Lowlands is an exhibition of new work that reflects my relationship to a very specific place. Though specific in my mind, the lowlands of my backyard are not unlike a thousand various other swampy places throughout Interior Alaska. These are not the lands of the Alaskan tourist brochure – they are cold in the winter, wet in the summer, unmanageable for building, mosquito-filled, and visually relentless in their endless forests of stunted trees. It is not the easiest landscape to love. Luckily, I’ve never equated love with ease or perfection. I believe that in nature there is brutality, misshapenness, a degree of loneliness, and that the natural world does not bend to accommodate us.

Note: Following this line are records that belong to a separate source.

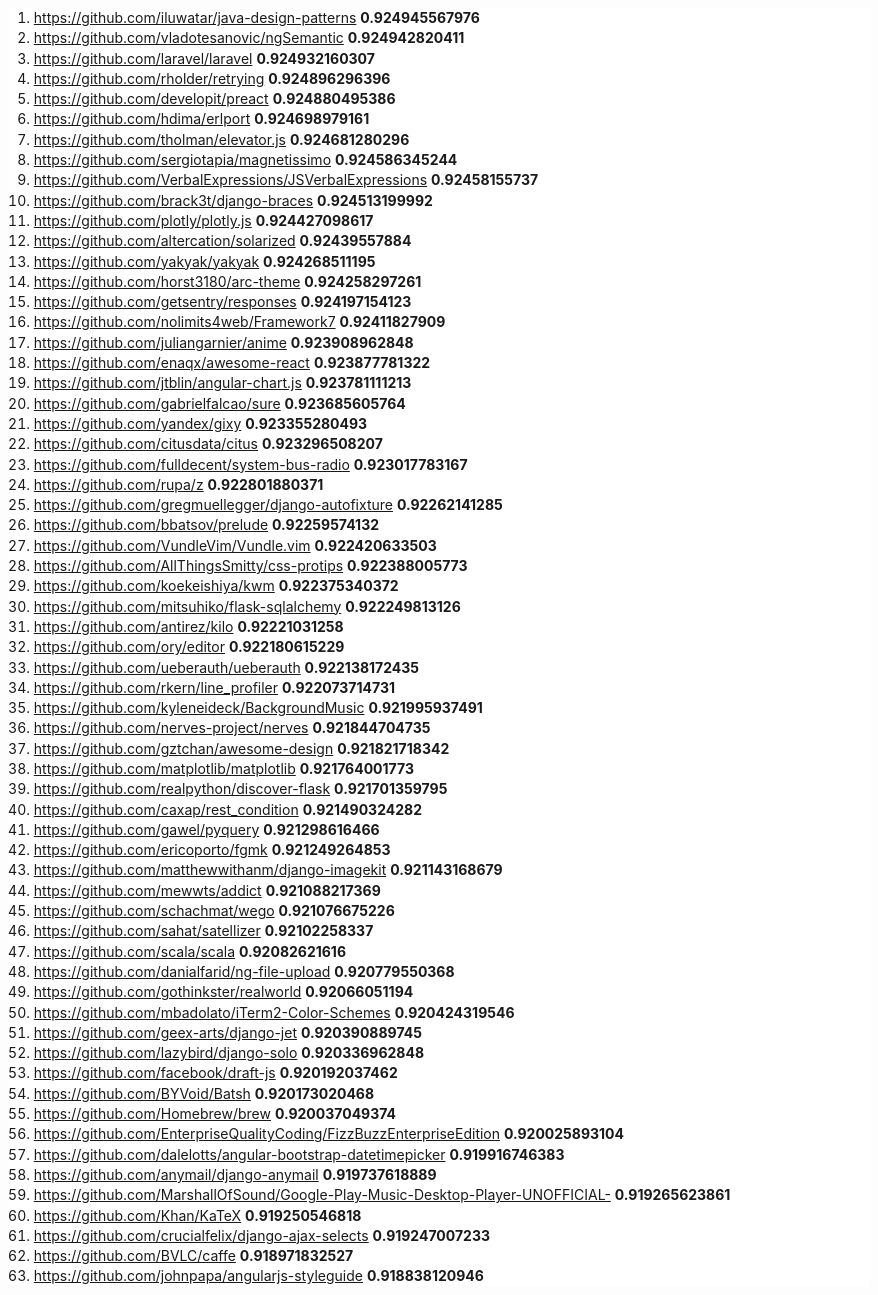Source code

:  1. https://github.com/iluwatar/java-design-patterns **0.924945567976**
 1. https://github.com/vladotesanovic/ngSemantic **0.924942820411**
 1. https://github.com/laravel/laravel **0.924932160307**
 1. https://github.com/rholder/retrying **0.924896296396**
 1. https://github.com/developit/preact **0.924880495386**
 1. https://github.com/hdima/erlport **0.924698979161**
 1. https://github.com/tholman/elevator.js **0.924681280296**
 1. https://github.com/sergiotapia/magnetissimo **0.924586345244**
 1. https://github.com/VerbalExpressions/JSVerbalExpressions **0.92458155737**
 1. https://github.com/brack3t/django-braces **0.924513199992**
 1. https://github.com/plotly/plotly.js **0.924427098617**
 1. https://github.com/altercation/solarized **0.92439557884**
 1. https://github.com/yakyak/yakyak **0.924268511195**
 1. https://github.com/horst3180/arc-theme **0.924258297261**
 1. https://github.com/getsentry/responses **0.924197154123**
 1. https://github.com/nolimits4web/Framework7 **0.92411827909**
 1. https://github.com/juliangarnier/anime **0.923908962848**
 1. https://github.com/enaqx/awesome-react **0.923877781322**
 1. https://github.com/jtblin/angular-chart.js **0.923781111213**
 1. https://github.com/gabrielfalcao/sure **0.923685605764**
 1. https://github.com/yandex/gixy **0.923355280493**
 1. https://github.com/citusdata/citus **0.923296508207**
 1. https://github.com/fulldecent/system-bus-radio **0.923017783167**
 1. https://github.com/rupa/z **0.922801880371**
 1. https://github.com/gregmuellegger/django-autofixture **0.92262141285**
 1. https://github.com/bbatsov/prelude **0.92259574132**
 1. https://github.com/VundleVim/Vundle.vim **0.922420633503**
 1. https://github.com/AllThingsSmitty/css-protips **0.922388005773**
 1. https://github.com/koekeishiya/kwm **0.922375340372**
 1. https://github.com/mitsuhiko/flask-sqlalchemy **0.922249813126**
 1. https://github.com/antirez/kilo **0.92221031258**
 1. https://github.com/ory/editor **0.922180615229**
 1. https://github.com/ueberauth/ueberauth **0.922138172435**
 1. https://github.com/rkern/line_profiler **0.922073714731**
 1. https://github.com/kyleneideck/BackgroundMusic **0.921995937491**
 1. https://github.com/nerves-project/nerves **0.921844704735**
 1. https://github.com/gztchan/awesome-design **0.921821718342**
 1. https://github.com/matplotlib/matplotlib **0.921764001773**
 1. https://github.com/realpython/discover-flask **0.921701359795**
 1. https://github.com/caxap/rest_condition **0.921490324282**
 1. https://github.com/gawel/pyquery **0.921298616466**
 1. https://github.com/ericoporto/fgmk **0.921249264853**
 1. https://github.com/matthewwithanm/django-imagekit **0.921143168679**
 1. https://github.com/mewwts/addict **0.921088217369**
 1. https://github.com/schachmat/wego **0.921076675226**
 1. https://github.com/sahat/satellizer **0.92102258337**
 1. https://github.com/scala/scala **0.92082621616**
 1. https://github.com/danialfarid/ng-file-upload **0.920779550368**
 1. https://github.com/gothinkster/realworld **0.92066051194**
 1. https://github.com/mbadolato/iTerm2-Color-Schemes **0.920424319546**
 1. https://github.com/geex-arts/django-jet **0.920390889745**
 1. https://github.com/lazybird/django-solo **0.920336962848**
 1. https://github.com/facebook/draft-js **0.920192037462**
 1. https://github.com/BYVoid/Batsh **0.920173020468**
 1. https://github.com/Homebrew/brew **0.920037049374**
 1. https://github.com/EnterpriseQualityCoding/FizzBuzzEnterpriseEdition **0.920025893104**
 1. https://github.com/dalelotts/angular-bootstrap-datetimepicker **0.919916746383**
 1. https://github.com/anymail/django-anymail **0.919737618889**
 1. https://github.com/MarshallOfSound/Google-Play-Music-Desktop-Player-UNOFFICIAL- **0.919265623861**
 1. https://github.com/Khan/KaTeX **0.919250546818**
 1. https://github.com/crucialfelix/django-ajax-selects **0.919247007233**
 1. https://github.com/BVLC/caffe **0.918971832527**
 1. https://github.com/johnpapa/angularjs-styleguide **0.918838120946**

This is particularly true in the lowlands.
The basins of spruce and swamp between the mountains are places of enormous beauty. Every tree that grows on the inhospitable permafrost takes a unique shape. The muskeg is home to an infinite variety of small plant forms, grasses, berries and surprising creatures. Waterways surge with overflow even in the coldest weather, foiling travel and creating evolving ice sculptures. Over the years, I’ve seen animal life in my backyard ranging from bear to muskrat, shrew to sandhill crane. I've had the disorienting pleasure of being lost on my own land. I think it is a place that puts up with my presence, but barely. It can hinder my control in a thousand ways, which somehow seems only fair.
These lowlands are also the context for human lives, some settling here by choice and others due to economic necessity. A lack of building codes and a tradition of do-it-yourself leads to both unique and often inadequate or dangerous structures. In the lowlands, we give each other space and don’t ask too many questions of our neighbors. Between the trails and dog teams and tidy log homes are drugs and darkness, mistreatment, abandoned dreams, junkyards and guns. This place is made of all these things at the same time - beauty, difficulty, occasionally desperation. Through my work, I attempt to get beneath Alaska’s overly edited myths to try and understand the whole.